Reunindo pesquisadores de uma ampla gama de áreas de especialização, incluindo Oncologia Clínica, Onco-Hematologia, Química, Medicina Nuclear, Farmácia, Estatística, Biologia e Física, o esforço é de criar um Centro de Inovação Teranóstica do Câncer. O objetivo do CancerThera é desenvolver um centro de pesquisa internacionalmente competitivo, com recursos humanos qualificados para a criação e manipulação de produtos farmacêuticos e rádio fármacos para o diagnóstico e tratamento do câncer em uma abordagem teranóstica.
O CancerThera será dividido em duas equipes interligadas – Pesquisa Básica e Pesquisa Clínica – que desenvolverão projetos convergentes:
CancerThera Pesquisa Básica: Moléculas bioativas servirão para sintetizar novos Metallo (radio) fármacos com potencial ação no diagnóstico e bloqueio de replicações de células tumorais. Os compostos e quelantes serão conjugados com vários peptídeos relacionados ao microambiente tumoral. Os compostos serão radio-marcados com o par gálio-68 e lutécio-177, que, respectivamente, permitem o diagnóstico e tratamento de neoplasias, além de outros radioisótopos.
CancerThera Pesquisa Clínica: Possíveis novos usos para moléculas já conhecidas serão estudados. A infraestrutura de radiofarmácia marcará vários radioisótopos diagnósticos baseados em oncologia para possíveis tratamentos de câncer. As investigações serão conduzidas em vários tipos de câncer (como mieloma múltiplo, linfomas indolentes, câncer colorretal e gástrico, glioblastoma multiforme, carcinoma espinocelular cutâneo de cabeça e pescoço, doenças mielo proliferativas crônicas Ph1-negativas, etc.).
A interação contínua entre as equipes de Pesquisa Básica e Clínica do CancerThera ocorrerá em um modelo inédito no país nessa área. Assim, os rádio fármacos produzidos com sucesso na Pesquisa Básica serão utilizados na fase 1 e, eventualmente, na fase 2 de estudos clínicos.

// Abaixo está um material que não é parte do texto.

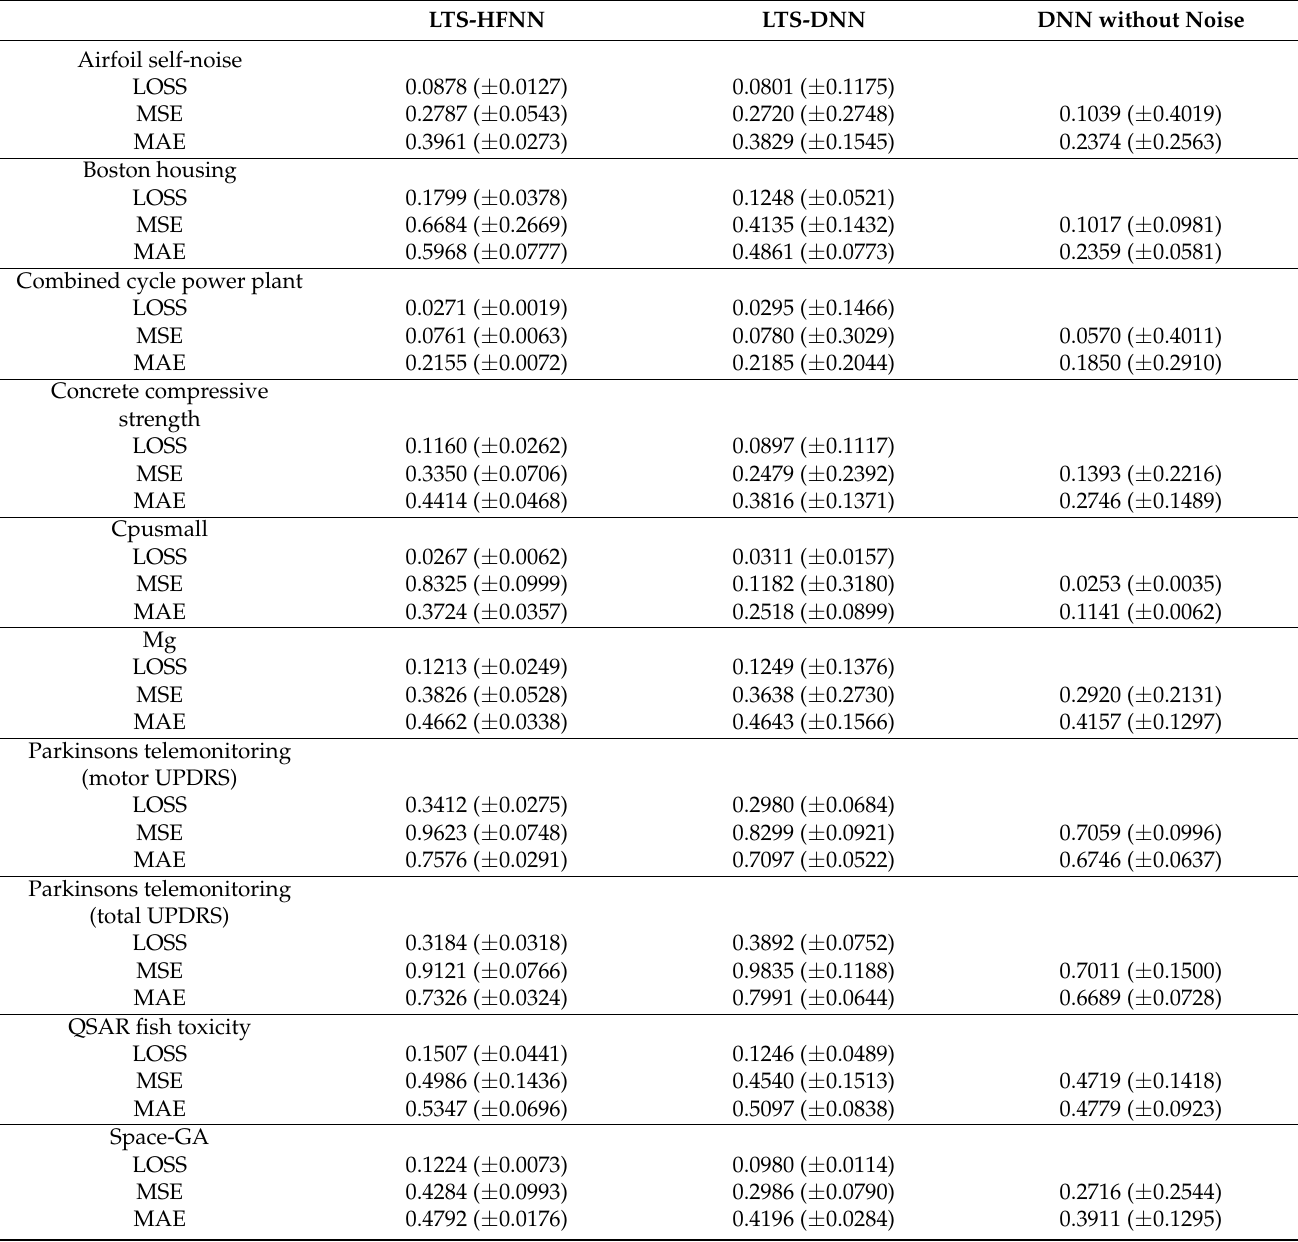
Table 5. Simulation results in Example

Da mesma forma, novas aplicações de medicamentos conhecidos terão sua radio-marcação monitorada pelos pesquisadores da Pesquisa Básica. Para garantir a apropriação dos resultados do CancerThera pela sociedade, diversos atores de diversas instituições serão interligados entre pesquisadores, acadêmicos, organismos de pesquisa, agências de fomento nacionais e internacionais, microempresas e grandes empresas, governos (estaduais e municipais), imprensa e, em última instância, a sociedade brasileira.

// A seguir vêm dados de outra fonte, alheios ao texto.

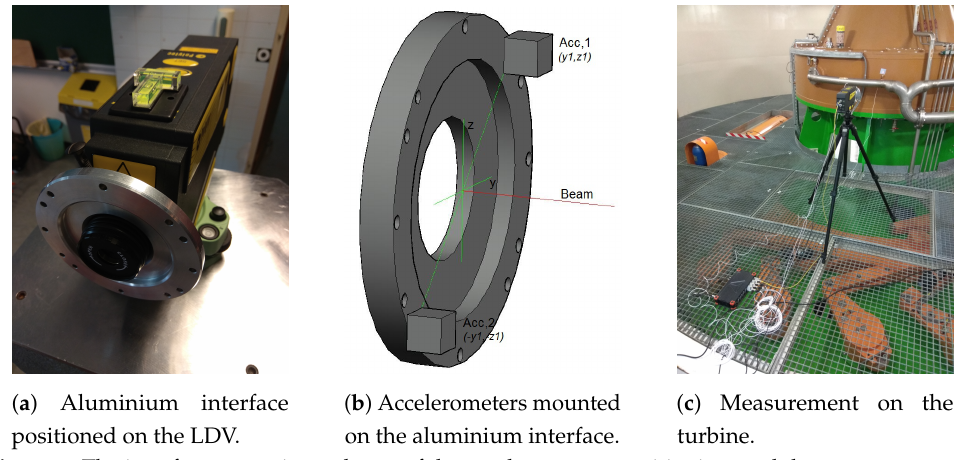
Figure 2. The interface mounting, scheme of the accelerometers positioning, and the measurement on the turbine in Brežice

Estamos trabalhando fortemente para levar este projeto adiante. Felizmente, temos a Fapesp que está nos apoiando de maneira decisiva no sucesso deste novo projeto na luta contra alguns tipos de câncer.
Carmino Antônio De Souza é professor titular da Unicamp. Foi secretário de saúde do estado de São Paulo na década de 1990 (1993-1994), da cidade de Campinas entre 2013 e 2020 e Secretário-executivo da secretaria extraordinária de ciência, pesquisa e desenvolvimento em saúde do governo do estado de São Paulo em 2022. Atual presidente do Conselho de Curadores da Fundação Butantan.
Celso Dario Ramos é professor associado da Departamento de Radiologia, Oncologia e Anestesiologia da Faculdade de Ciências Médicas da Unicamp.